= DATASET CONTENT =
------------

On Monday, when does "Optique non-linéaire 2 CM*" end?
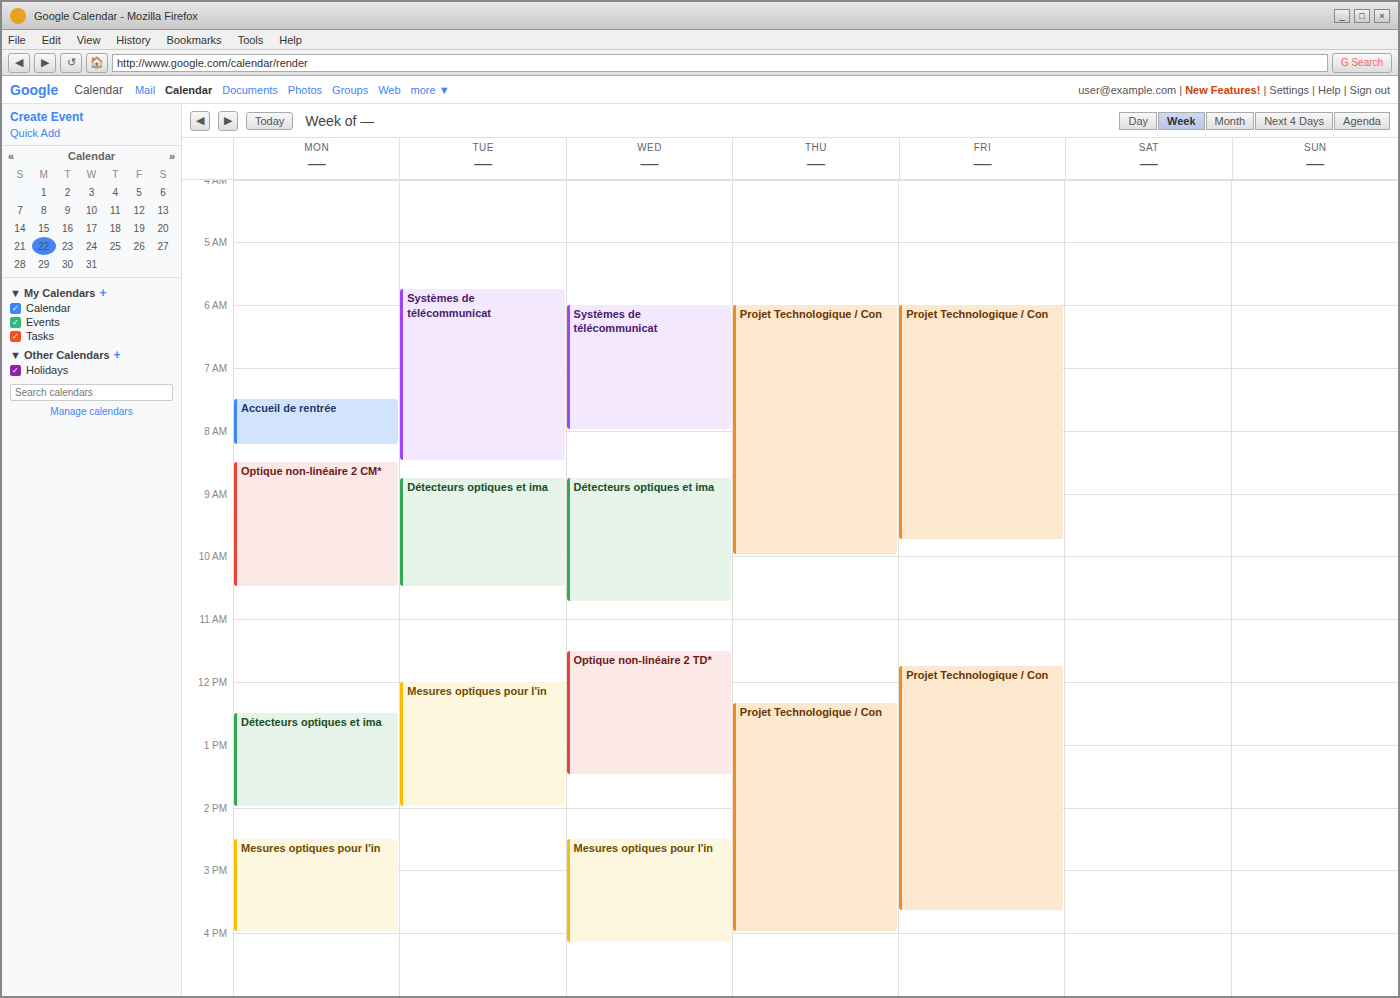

------------

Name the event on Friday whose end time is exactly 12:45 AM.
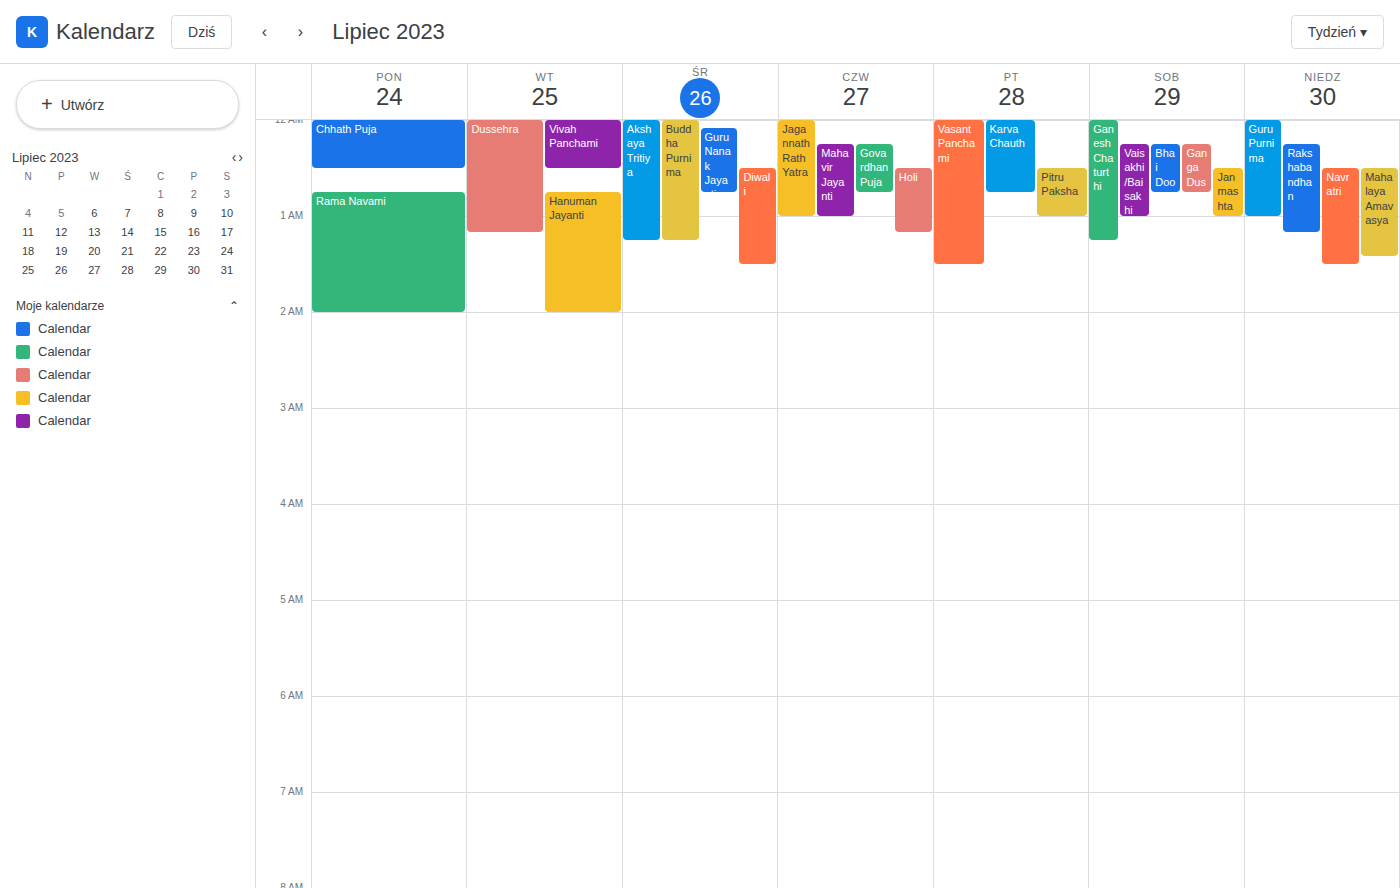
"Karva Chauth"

------------

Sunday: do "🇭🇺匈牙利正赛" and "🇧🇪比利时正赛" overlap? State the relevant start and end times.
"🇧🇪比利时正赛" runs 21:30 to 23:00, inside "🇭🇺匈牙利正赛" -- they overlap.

------------

= REQUIRED TASK =
Copy the data between the line containing "and end times." and the line containing "-- they overlap.", inclusive, reproducing every character unchanged.

= REPLY =
Sunday: do "🇭🇺匈牙利正赛" and "🇧🇪比利时正赛" overlap? State the relevant start and end times.
"🇧🇪比利时正赛" runs 21:30 to 23:00, inside "🇭🇺匈牙利正赛" -- they overlap.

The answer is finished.